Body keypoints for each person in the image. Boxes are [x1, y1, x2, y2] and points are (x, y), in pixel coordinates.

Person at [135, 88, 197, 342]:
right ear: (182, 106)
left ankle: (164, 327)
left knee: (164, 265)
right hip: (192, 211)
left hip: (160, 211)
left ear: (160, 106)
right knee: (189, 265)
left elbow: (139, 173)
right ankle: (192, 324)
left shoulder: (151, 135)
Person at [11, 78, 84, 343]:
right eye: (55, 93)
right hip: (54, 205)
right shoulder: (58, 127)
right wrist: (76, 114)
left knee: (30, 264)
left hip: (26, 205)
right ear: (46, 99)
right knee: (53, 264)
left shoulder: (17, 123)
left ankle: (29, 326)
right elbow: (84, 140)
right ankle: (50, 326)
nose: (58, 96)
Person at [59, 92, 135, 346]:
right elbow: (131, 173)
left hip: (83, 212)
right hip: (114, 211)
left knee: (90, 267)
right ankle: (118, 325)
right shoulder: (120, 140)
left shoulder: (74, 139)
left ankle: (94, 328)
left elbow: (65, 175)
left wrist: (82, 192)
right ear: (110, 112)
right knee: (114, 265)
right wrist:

+++

PROBLEM DETAILS: In this exercise, repeat the entries above verbatim.

EXERCISE SOLUTION:
Body keypoints for each person in the image. Boxes are [x1, y1, x2, y2] and points are (x, y), in pixel coordinates.

Person at [135, 88, 197, 342]:
right ear: (182, 106)
left ankle: (164, 327)
left knee: (164, 265)
right hip: (192, 211)
left hip: (160, 211)
left ear: (160, 106)
right knee: (189, 265)
left elbow: (139, 173)
right ankle: (192, 324)
left shoulder: (151, 135)
Person at [11, 78, 84, 343]:
right eye: (55, 93)
right hip: (54, 205)
right shoulder: (58, 127)
right wrist: (76, 114)
left knee: (30, 264)
left hip: (26, 205)
right ear: (46, 99)
right knee: (53, 264)
left shoulder: (17, 123)
left ankle: (29, 326)
right elbow: (84, 140)
right ankle: (50, 326)
nose: (58, 96)
Person at [59, 92, 135, 346]:
right elbow: (131, 173)
left hip: (83, 212)
right hip: (114, 211)
left knee: (90, 267)
right ankle: (118, 325)
right shoulder: (120, 140)
left shoulder: (74, 139)
left ankle: (94, 328)
left elbow: (65, 175)
left wrist: (82, 192)
right ear: (110, 112)
right knee: (114, 265)
right wrist:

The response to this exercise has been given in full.